L’entrée en vigueur du Livre 6 du Code civil : vers la fin du régime de la quasi-immunité des agents d’exécution ?

10 janvier 2025 - Droit de la construction

L’entrée en vigueur du Livre 6 du Code civil : vers la fin du régime de la quasi-immunité des agents d’exécution ?

Depuis ce 1er janvier 2025, la nouvelle version du Livre 6 du Code civil est en vigueur, introduisant notamment un changement majeur en matière de responsabilité extracontractuelle.

La situation antérieure

Le régime antérieur en matière de responsabilité était fondé sur deux axes :

  1. Responsabilité contractuelle : Lorsque les parties étaient liées par un contrat et que l’une d’elles estimait que son cocontractant avait manqué à ses obligations.
  2. Responsabilité extracontractuelle : Lorsque les parties n’étaient pas sous les liens d’un contrat et que la victime pouvait se prévaloir d’un dommage causé par la faute de l’auteur.

Il n’était en principe pas possible de cumuler les bases de réclamation : si les parties étaient liées par un contrat, la responsabilité contractuelle s’appliquait et excluait la responsabilité extracontractuelle.

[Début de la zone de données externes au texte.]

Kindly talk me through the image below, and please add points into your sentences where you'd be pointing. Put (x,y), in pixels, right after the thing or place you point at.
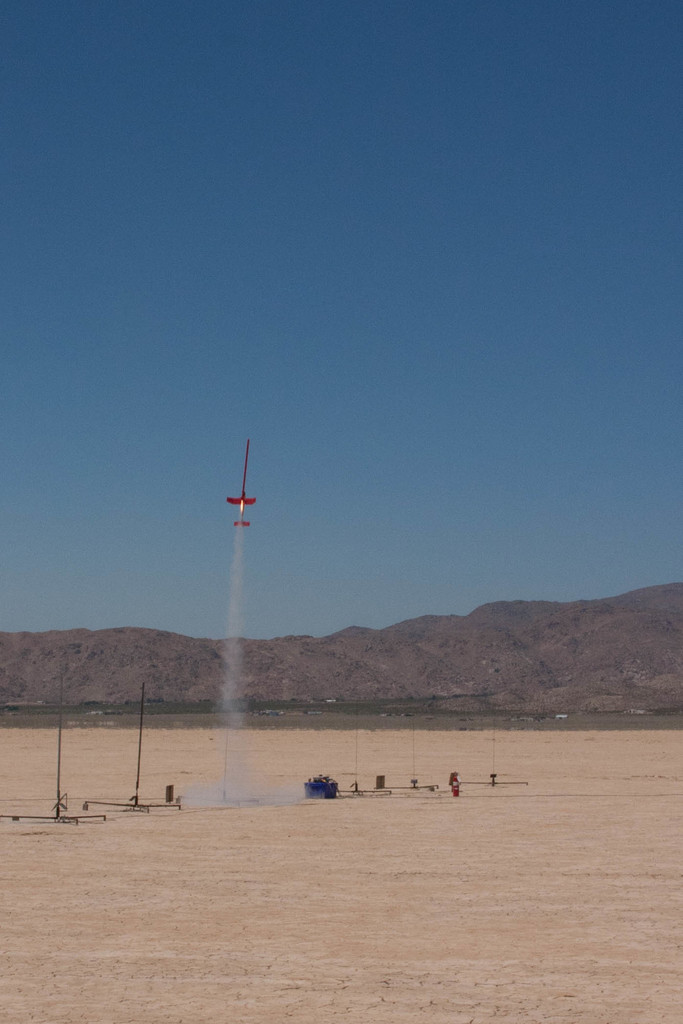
In this image we can see poles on the ground (246,933). Here we can see an object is flying in the air (226,636) and here we can see the smoke (239,784). In the background (510,652), we can see the hills (318,670) and the blue color sky (339,415).
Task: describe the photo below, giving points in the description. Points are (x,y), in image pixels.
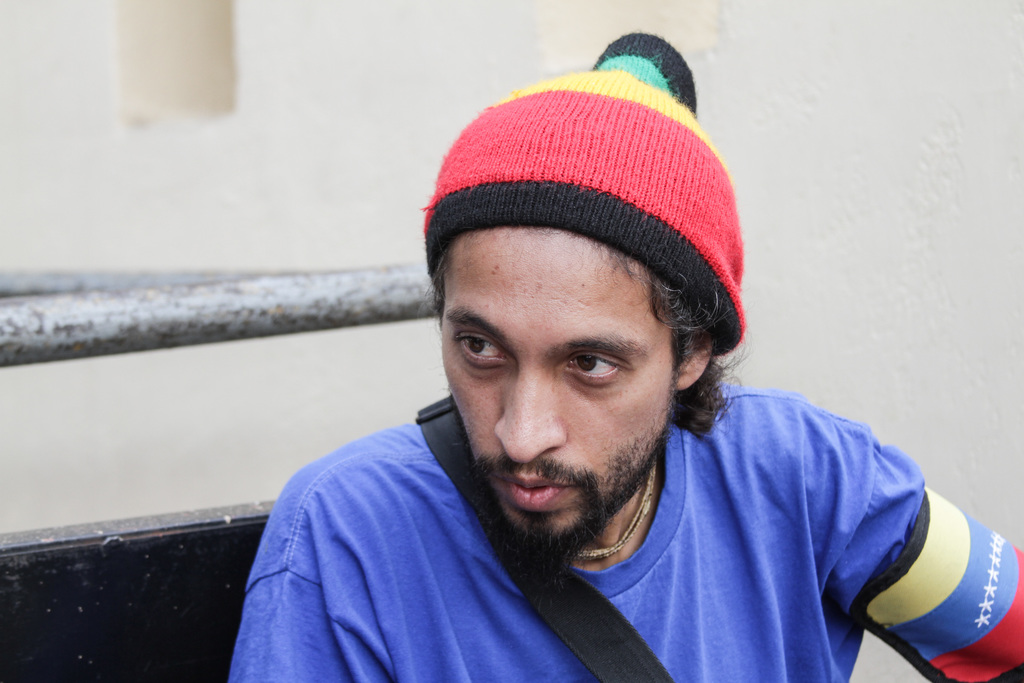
In the image we can see a man (734,615) wearing clothes (680,587), cap (696,141) and a chain (609,552). This is a wall (900,316).
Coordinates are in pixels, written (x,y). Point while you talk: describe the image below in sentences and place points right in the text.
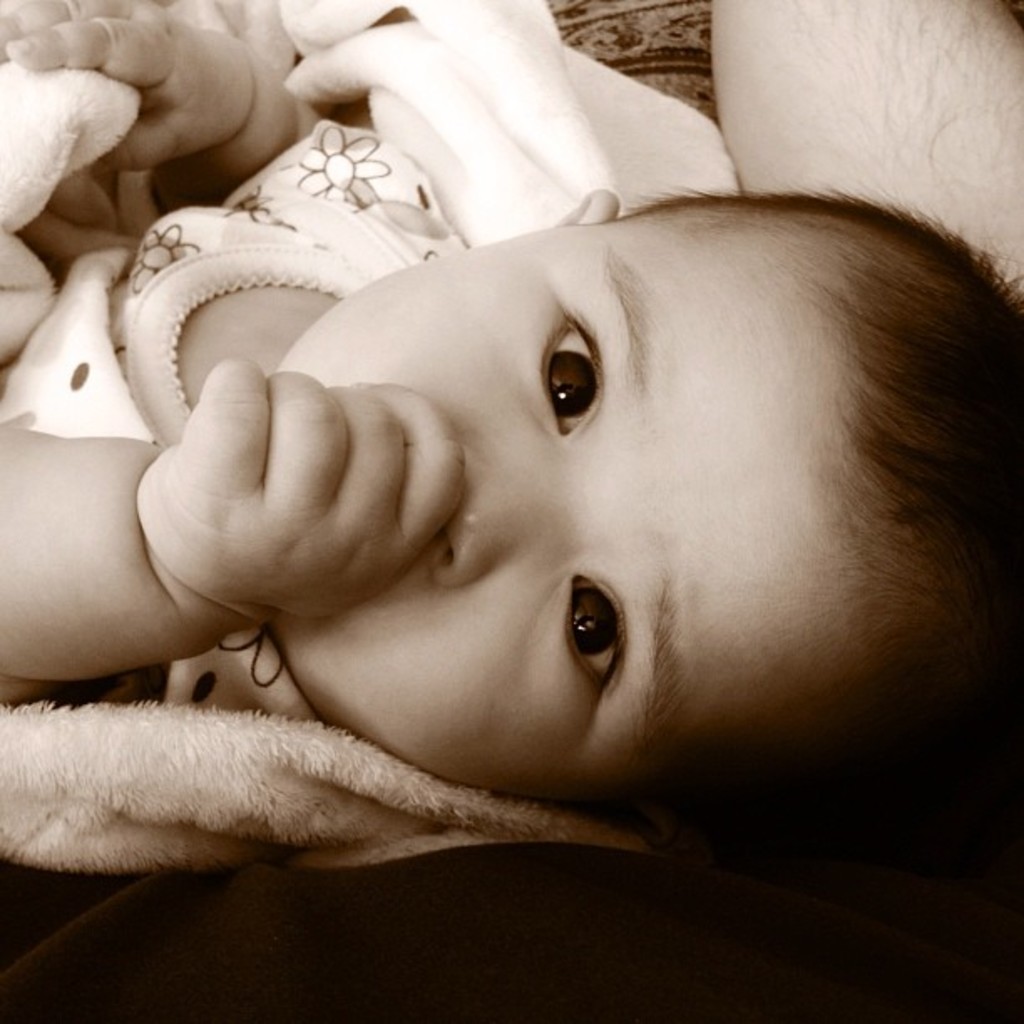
At the bottom of the image (634,896) a person (349,902) is sitting and holding a baby (776,253).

Cela signifiait qu’une victime ne pouvait pas introduire une action sur la base de la responsabilité extracontractuelle en cas de litige relatif à un contrat.

Un nouveau régime depuis le 01.01.2025

Le législateur a décidé de modifier la situation existante dans l’objectif de rendre le droit de la responsabilité civile plus lisible et plus cohérent. Aucune nouveauté ne vient bouleverser les fondamentaux du droit de la responsabilité et la loi intègre en majorité des enseignements jurisprudentiels bien établis.

Néanmoins, un élément est susceptible de modifier dans certains cas le droit de la responsabilité contractuelle. Désormais, une personne qui estime avoir été lésée peut choisir le mode de responsabilité sur la base duquel elle souhaite agir. Cela signifie que si vous estimez, par exemple, que votre cocontractant a rompu abusivement le contrat, vous pouvez choisir d’agir sur la base de la responsabilité contractuelle ou de la responsabilité extracontractuelle. Dans le précédent régime, cela n’était pas possible.

Les applications potentielles

Au-delà de l’intérêt théorique et juridique de pouvoir choisir la base légale de son action, ce nouveau système supprime l’immunité relative des agents d’exécution. En effet, dans le passé, les agents d’exécution comme les sous-traitants, les mandataires, les travailleurs ou les dirigeants d’entreprises étaient d’une certaine manière protégés puisque la personne lésée devait s’appuyer sur le régime de la responsabilité contractuelle et s’adresser à son cocontractant.

Désormais, la victime peut adresser sa réclamation directement à la personne qu’elle juge responsable de son dommage. Si la faute est démontrée dans son chef, sa responsabilité personnelle pourra être retenue. Nous apercevons immédiatement les implications lorsque la faute personnelle d’un dirigeant pourra être démontrée. Il pourrait ainsi être tenu responsable du dommage et condamné à indemniser la partie préjudiciée sur ses propres deniers.

Les nuances légales

La panique n’est toutefois pas encore de mise car ce nouveau système a un caractère supplétif, ce qui signifie que des clauses contractuelles peuvent l’exclure. En d’autres mots, le contrat conclu entre les parties peut prévoir que ce système ne sera pas applicable.

N’hésitez donc pas à revoir vos contrats, peu importe l’objet de ceux-ci.